We can probably credit DeHaan's sudden emergence as a talent to watch to a single role, as the troubled kid with sudden superpowers in the surprise hit from earlier this year, Chronicle. But DeHaan has already made good on that promise with an entirely different, small, and very moving role in the little-seen Lawless, and even in a seconds-long appearance at the beginning of Lincoln (in the scene with David Oyelowo, no less!) You've probably heard that DeHaan has already signed on to play Harry Osborn in the upcoming Spider-Man sequel, but that ought to be only the beginning of the major roles we see him take on from here.

#5: Rebel Wilson

Her role as one of Kristen Wiig's bizarre British roommates got a share of the massive attention around last year's Bridesmaids ("It's a Mexican drinking worm!"), but Rebel Wilson was suddenly everywhere this year, from a manic comic high note in What To Expect When You're Expecting to a surprisingly emotional turn as the bride-to-be in the VOD hit Bachelorete.
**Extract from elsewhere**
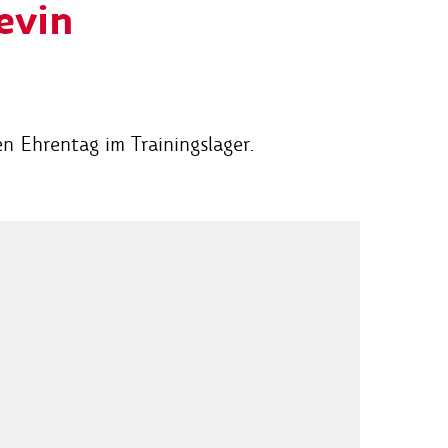
evin
n Ehrentag im Trainingslager.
What really sealed the deal was this fall's Pitch Perfect, in which Wilson plays the brash and confident Fat Amy who totally nails her big a cappella performance. Right now there might be reason to believe that Wilson can actually do anything.

Lee Pace in Lincoln

(Image credit: Dreamworks)

#4: Lee Pace

There was no single movie that suddenly made Lee Pace a big deal again this year; it was the completely bizarre combination of them that did it. Playing a fierce vampire in The Twilight Saga: Breaking Dawn - Part 2, a heatedly pro-slavery Congressman in Lincoln, and a solemn elf in a brief scene in The Hobbit: An Unexpected Journey? Who can even do that? The fact that Pace's role promises to get bigger in the coming Hobbit movies, and that his scenes are the best parts of Lincoln by far, mean that this is the year to start saying you were a huge Lee Pace fan before everybody else caught up.

#3: Anne Hathaway

Yes, Anne Hathaway has been very famous for a while now, and even hosted the Oscars a few years ago. But before this summer's The Dark Knight Rises, Hathaway was on a long streak of movies that either nobody saw (One Day, Love and Other Drugs) or that weren't all that good (Valentine's Day, Bride Wars, Alice in Wonderland), making her a famous person who hadn't proved that anybody actually cared about the movies. Then she kicked ass and stole scenes as Selina Kyle, and followed it up with a show-stopping performance of "I Dreamed A Dream" in Christmas's Les Miserables, which is almost mathematically guaranteed to win her an Oscar. 2012 is the year Hathaway finally followed through on the star power she's been showing for years.

#2: Matthew McConaughey

It's hard to even fathom the huge change that has taken us from 2009's Ghost of Girlfriends Past star Matthew McConaughey to 2012's potential Oscar nominee Matthew McConaughey. There's one tiny bit of connective tissue there in last year's smart legal drama The Lincoln Lawyer, but the way McConaughey mined his charisma in that film was only a fraction of what we've seen this year, in the one-two-three-four punch of Bernie, Magic Mike, Killer Joe and The Paperboy. Even though Magic Mike is the only one of those movies that's been widely seen, it was more than enough to get that Oscar buzz rolling, and to remind audiences in a single line of dialogue in the trailer ("I see a lot of lawbreakers up in this house tonight…") why we made him a movie star to begin with. It's fantastic having him back.

#1: Channing Tatum

It's undeniable that this was Channing Tatum's year, Avengers and Batman be damned. The guy was on the kind of hot streak that seems to only exist in "star is born" montages, jumping from the gritty and great Steven Soderbergh movie that nobody saw (Haywire) to the one everyone saw (Magic Mike), from the soupy romantic drama (The Vow) to the insane R-rated comedy (21 Jump Street), and released a tiny passion project indie just for the sake of rounding things out (10 Years). Channing Tatum was such a big deal this year that an entire summer blockbuster-- G.I. Joe: Retaliation-- was reshot to include more of him. And given how much new work he's lined up this year alone, this is a breakthrough we'll be seeing ripples from for years and years to come.